Source text of formatted documents

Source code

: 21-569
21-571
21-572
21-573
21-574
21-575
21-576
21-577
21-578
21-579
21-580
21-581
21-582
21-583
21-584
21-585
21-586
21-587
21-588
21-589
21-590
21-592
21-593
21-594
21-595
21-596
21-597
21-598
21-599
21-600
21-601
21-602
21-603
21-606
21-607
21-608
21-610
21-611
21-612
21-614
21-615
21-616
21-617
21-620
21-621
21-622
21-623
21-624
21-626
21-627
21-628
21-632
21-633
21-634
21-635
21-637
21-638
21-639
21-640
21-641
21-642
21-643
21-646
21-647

▶ _TASK TO COMPLETE_
Rewrite every line of the source text in the items above as a Markdown table with the columns Row and Line. Leave out the blank lines.

▶ _WRITTEN RESPONSE_
| Row | Line |
|---|---|
| 1 | Source code |
| 2 | : 21-569 |
| 3 | 21-571 |
| 4 | 21-572 |
| 5 | 21-573 |
| 6 | 21-574 |
| 7 | 21-575 |
| 8 | 21-576 |
| 9 | 21-577 |
| 10 | 21-578 |
| 11 | 21-579 |
| 12 | 21-580 |
| 13 | 21-581 |
| 14 | 21-582 |
| 15 | 21-583 |
| 16 | 21-584 |
| 17 | 21-585 |
| 18 | 21-586 |
| 19 | 21-587 |
| 20 | 21-588 |
| 21 | 21-589 |
| 22 | 21-590 |
| 23 | 21-592 |
| 24 | 21-593 |
| 25 | 21-594 |
| 26 | 21-595 |
| 27 | 21-596 |
| 28 | 21-597 |
| 29 | 21-598 |
| 30 | 21-599 |
| 31 | 21-600 |
| 32 | 21-601 |
| 33 | 21-602 |
| 34 | 21-603 |
| 35 | 21-606 |
| 36 | 21-607 |
| 37 | 21-608 |
| 38 | 21-610 |
| 39 | 21-611 |
| 40 | 21-612 |
| 41 | 21-614 |
| 42 | 21-615 |
| 43 | 21-616 |
| 44 | 21-617 |
| 45 | 21-620 |
| 46 | 21-621 |
| 47 | 21-622 |
| 48 | 21-623 |
| 49 | 21-624 |
| 50 | 21-626 |
| 51 | 21-627 |
| 52 | 21-628 |
| 53 | 21-632 |
| 54 | 21-633 |
| 55 | 21-634 |
| 56 | 21-635 |
| 57 | 21-637 |
| 58 | 21-638 |
| 59 | 21-639 |
| 60 | 21-640 |
| 61 | 21-641 |
| 62 | 21-642 |
| 63 | 21-643 |
| 64 | 21-646 |
| 65 | 21-647 |